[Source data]
────────
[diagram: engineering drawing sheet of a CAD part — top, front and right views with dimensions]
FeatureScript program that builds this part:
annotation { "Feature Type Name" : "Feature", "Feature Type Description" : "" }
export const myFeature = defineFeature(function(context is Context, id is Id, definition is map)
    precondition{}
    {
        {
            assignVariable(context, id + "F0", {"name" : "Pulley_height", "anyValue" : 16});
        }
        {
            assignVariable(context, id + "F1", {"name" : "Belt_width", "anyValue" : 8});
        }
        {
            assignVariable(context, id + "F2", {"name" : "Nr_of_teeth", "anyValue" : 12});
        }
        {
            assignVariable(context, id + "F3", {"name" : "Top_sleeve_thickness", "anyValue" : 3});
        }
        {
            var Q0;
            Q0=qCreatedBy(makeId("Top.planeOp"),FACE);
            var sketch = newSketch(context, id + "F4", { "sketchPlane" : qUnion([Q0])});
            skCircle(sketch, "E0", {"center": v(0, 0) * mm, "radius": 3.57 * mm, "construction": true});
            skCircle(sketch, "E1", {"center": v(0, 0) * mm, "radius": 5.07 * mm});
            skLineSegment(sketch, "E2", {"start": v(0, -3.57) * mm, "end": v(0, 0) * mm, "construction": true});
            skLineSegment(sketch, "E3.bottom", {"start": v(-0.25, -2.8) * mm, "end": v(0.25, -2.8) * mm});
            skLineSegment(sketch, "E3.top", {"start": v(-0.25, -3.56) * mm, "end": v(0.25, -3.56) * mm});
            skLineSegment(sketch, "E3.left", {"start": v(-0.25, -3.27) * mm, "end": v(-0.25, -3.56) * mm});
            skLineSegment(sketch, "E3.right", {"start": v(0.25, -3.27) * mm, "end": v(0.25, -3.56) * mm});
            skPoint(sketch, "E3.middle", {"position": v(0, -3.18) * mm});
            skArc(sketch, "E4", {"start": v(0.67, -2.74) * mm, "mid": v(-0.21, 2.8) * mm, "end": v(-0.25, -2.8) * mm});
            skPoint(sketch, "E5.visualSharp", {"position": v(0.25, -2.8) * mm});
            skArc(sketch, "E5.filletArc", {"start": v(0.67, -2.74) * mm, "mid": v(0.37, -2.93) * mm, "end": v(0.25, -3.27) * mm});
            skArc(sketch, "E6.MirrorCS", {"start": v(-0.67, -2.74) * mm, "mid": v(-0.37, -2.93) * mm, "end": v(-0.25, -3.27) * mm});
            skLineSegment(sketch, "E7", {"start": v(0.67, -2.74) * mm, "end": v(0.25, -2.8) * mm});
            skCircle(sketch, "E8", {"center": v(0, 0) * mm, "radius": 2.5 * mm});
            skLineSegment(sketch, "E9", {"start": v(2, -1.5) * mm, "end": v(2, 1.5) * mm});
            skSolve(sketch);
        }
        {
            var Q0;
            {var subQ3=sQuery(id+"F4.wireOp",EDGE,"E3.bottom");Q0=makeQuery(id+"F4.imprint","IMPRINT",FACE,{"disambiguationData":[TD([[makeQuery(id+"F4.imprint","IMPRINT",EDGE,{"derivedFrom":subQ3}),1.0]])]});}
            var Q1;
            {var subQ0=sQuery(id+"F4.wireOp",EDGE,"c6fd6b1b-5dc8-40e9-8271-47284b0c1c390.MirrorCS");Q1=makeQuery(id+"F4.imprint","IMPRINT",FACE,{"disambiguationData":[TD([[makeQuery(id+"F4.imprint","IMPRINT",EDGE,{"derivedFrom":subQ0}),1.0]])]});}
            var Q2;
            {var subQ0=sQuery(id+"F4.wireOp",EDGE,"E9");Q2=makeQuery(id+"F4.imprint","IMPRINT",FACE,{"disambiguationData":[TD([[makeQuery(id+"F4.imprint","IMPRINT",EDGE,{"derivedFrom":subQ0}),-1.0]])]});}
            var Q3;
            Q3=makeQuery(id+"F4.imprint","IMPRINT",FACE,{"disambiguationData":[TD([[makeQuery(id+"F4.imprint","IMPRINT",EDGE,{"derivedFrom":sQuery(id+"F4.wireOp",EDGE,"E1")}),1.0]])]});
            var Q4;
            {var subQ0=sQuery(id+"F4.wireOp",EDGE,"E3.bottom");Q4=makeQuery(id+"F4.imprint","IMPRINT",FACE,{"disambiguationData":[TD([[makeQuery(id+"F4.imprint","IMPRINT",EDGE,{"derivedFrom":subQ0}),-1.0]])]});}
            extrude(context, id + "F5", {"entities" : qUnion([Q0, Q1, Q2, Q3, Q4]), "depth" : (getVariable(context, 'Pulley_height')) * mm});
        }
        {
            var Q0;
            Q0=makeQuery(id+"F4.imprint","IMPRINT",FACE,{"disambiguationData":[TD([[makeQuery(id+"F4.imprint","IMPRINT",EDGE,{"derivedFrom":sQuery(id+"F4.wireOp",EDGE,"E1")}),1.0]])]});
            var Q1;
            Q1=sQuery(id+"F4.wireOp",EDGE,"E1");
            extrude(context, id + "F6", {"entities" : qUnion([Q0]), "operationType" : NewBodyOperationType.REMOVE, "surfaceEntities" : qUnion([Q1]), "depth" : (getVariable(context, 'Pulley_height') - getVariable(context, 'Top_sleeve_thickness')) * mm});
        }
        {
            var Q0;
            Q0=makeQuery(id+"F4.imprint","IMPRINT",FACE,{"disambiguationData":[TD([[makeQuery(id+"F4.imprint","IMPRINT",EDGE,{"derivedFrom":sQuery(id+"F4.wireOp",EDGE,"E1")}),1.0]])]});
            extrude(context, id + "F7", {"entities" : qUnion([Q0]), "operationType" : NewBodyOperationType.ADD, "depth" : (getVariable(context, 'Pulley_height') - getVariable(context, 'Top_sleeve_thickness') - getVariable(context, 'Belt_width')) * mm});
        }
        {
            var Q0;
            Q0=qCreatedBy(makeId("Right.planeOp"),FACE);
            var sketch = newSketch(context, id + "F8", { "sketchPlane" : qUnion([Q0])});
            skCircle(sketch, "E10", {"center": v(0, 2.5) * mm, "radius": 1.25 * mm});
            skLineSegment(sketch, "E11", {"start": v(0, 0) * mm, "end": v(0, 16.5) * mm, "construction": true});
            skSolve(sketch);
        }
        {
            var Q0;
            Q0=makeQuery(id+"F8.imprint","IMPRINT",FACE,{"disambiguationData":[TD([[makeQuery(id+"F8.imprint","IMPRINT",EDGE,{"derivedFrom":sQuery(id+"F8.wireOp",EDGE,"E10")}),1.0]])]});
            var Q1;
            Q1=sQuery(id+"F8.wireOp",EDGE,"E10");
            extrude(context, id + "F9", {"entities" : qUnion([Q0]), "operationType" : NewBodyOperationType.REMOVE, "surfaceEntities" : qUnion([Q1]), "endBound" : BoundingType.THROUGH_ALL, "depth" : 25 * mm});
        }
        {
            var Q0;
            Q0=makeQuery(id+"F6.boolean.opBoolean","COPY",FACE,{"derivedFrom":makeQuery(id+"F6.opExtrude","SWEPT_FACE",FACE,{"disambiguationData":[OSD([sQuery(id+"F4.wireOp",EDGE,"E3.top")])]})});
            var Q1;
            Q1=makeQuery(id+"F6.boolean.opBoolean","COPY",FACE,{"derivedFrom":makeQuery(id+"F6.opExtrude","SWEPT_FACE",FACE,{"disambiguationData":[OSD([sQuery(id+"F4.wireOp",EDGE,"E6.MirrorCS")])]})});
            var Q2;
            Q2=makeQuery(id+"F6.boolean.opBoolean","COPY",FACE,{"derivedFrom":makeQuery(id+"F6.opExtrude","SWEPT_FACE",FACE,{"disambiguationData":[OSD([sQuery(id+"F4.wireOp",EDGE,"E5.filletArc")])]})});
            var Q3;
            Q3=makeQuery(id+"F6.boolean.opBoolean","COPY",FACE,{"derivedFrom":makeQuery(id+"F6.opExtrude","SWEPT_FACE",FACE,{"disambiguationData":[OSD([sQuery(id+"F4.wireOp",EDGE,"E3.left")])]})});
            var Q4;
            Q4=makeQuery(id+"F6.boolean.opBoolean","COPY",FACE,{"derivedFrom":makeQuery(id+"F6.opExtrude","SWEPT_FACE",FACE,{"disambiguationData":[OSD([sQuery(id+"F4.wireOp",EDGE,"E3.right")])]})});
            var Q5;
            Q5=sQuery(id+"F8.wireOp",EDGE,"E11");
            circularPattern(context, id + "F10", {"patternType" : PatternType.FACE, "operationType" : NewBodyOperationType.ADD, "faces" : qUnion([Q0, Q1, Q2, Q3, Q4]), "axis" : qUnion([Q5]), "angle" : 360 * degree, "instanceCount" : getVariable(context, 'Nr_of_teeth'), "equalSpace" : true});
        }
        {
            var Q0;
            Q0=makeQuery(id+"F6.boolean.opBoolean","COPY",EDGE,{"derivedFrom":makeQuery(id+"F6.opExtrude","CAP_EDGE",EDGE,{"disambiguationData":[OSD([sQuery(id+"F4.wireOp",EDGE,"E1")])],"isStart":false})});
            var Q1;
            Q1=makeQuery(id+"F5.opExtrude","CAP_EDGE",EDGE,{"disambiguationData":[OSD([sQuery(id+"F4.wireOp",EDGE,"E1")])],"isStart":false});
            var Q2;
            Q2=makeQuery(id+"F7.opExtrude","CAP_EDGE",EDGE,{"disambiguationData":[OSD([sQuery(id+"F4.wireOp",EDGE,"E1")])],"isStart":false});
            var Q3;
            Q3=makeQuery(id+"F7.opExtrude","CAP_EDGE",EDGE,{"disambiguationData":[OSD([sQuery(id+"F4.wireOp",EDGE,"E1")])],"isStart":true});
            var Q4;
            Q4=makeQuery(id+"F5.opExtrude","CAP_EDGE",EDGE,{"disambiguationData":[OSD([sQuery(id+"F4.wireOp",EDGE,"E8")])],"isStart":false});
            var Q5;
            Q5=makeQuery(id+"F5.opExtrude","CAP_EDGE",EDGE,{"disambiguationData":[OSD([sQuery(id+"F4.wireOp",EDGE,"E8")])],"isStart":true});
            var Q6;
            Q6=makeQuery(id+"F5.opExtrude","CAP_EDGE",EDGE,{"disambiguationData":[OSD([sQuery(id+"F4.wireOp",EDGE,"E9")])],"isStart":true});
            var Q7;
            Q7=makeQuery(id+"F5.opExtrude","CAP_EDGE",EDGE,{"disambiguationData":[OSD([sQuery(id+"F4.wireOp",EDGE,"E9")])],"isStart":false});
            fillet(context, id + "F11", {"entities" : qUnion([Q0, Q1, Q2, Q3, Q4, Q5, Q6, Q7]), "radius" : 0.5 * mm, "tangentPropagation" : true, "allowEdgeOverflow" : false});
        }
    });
────────
### GOAL
Select each line of the data above that contains the string "surfaceEntities". Matching is case-sensitive.

### FINAL RESULT
            extrude(context, id + "F6", {"entities" : qUnion([Q0]), "operationType" : NewBodyOperationType.REMOVE, "surfaceEntities" : qUnion([Q1]), "depth" : (getVariable(context, 'Pulley_height') - getVariable(context, 'Top_sleeve_thickness')) * mm});
            extrude(context, id + "F9", {"entities" : qUnion([Q0]), "operationType" : NewBodyOperationType.REMOVE, "surfaceEntities" : qUnion([Q1]), "endBound" : BoundingType.THROUGH_ALL, "depth" : 25 * mm});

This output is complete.